▶ **Check your understanding**
[A] In the essay on health anxiety, what does the writer say they have been warned can cause a blood clot?
[B] List the things the writer of the essay on health anxiety does each day to make sure they are not having a stroke.

▶ **Text section**
::::::::::
Hypochondria. Illness Anxiety. Health anxiety.

Call it what you will. All I know is I don’t go a single day without smiling at myself in the mirror, examining my tongue, raising my arms, and over articulating basic sentences to myself to make sure I’m not having a stroke. I blink to test my vision, and constantly glance at my calves to assure myself I’m not having a blood clot which they’ve warned me can happen when I’m on my birth control. My head hurts. Do I have a tumor? The slightest twinge in my head, the slightest pressure or dizziness, is never unaccompanied by the fear that I may currently be living in my last hours.

I hear people talking of their medical problems around me. If these problems happened to them, who is to say they won’t happen to me? Immediately my body listens to my fear and starts to falsely produce those symptoms.

It doesn’t matter what the bodily sensation is. My anxiety has made me the most physically perceptive person I know, immediately sensing what is a normal body occurrence, and diagnosing it as life threatening. And the mental fear induces the physical pain, which induces more fear. It all happens in an instant. My heart is racing, but I have to pretend nothing is wrong, because if I tell someone I feel sick, they won’t know that I mean my kind of sick; the kind where I feel like I’m dying but it may really be nothing at all. So “please don’t call a doctor”, but please do, because what if I am sick? My face just gets hotter, my breath shallower, and my adrenalin pumps rapidly, as normal life goes on, echoing around me, and I have to wonder if I am spending my last hours in fearful silence. What if something actually is wrong with me and I’m too afraid to speak up because illness anxiety is embarrassing and childlike? How do I tell the difference between illness and anxiety? But why would my instincts lie to me? Aren’t we supposed to trust those? Something must actually be wrong. All logic leaves me. I type my symptoms into Google, which they tell me not to do, but it is too embarrassing to go to a real doctor when it could be that nothing is wrong. But I have to be sure. So the self-diagnosis of life threatening sickness ensues.

I feel like one day, these severe illnesses I fear on a daily basis, will actually happen to me. My health is too good to be true. You always hear about terrible things happening to such young, and unsuspecting people, and that is what makes them so tragic. Young death, young handicap.
::::::::::
Plain-text document sources:
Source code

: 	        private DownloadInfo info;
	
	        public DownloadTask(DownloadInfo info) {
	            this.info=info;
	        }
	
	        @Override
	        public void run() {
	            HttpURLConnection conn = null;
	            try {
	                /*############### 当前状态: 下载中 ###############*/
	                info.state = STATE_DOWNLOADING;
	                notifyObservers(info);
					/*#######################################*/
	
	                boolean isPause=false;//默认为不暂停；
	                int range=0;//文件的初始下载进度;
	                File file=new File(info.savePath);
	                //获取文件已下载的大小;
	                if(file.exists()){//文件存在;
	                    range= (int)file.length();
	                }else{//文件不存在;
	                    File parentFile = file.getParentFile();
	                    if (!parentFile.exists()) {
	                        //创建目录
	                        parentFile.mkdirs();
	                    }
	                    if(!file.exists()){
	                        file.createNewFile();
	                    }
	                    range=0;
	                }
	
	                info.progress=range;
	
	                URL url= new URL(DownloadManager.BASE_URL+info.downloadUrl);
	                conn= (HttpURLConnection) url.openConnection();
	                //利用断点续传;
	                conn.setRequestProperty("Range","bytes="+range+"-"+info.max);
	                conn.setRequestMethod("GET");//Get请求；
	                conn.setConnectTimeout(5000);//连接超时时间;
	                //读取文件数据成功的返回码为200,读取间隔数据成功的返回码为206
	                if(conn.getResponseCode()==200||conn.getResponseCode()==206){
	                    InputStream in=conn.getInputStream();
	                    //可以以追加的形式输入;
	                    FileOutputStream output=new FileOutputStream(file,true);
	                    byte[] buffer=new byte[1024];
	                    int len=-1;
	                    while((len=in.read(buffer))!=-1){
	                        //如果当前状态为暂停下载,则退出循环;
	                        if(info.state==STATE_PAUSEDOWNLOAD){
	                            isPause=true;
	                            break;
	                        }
::::::::::
▶ **Per-task outputs**
[A] Being on birth control.

[B]
- Smiling at themselves in the mirror
- Examining their tongue
- Raising their arms
- Over-articulating basic sentences to themselves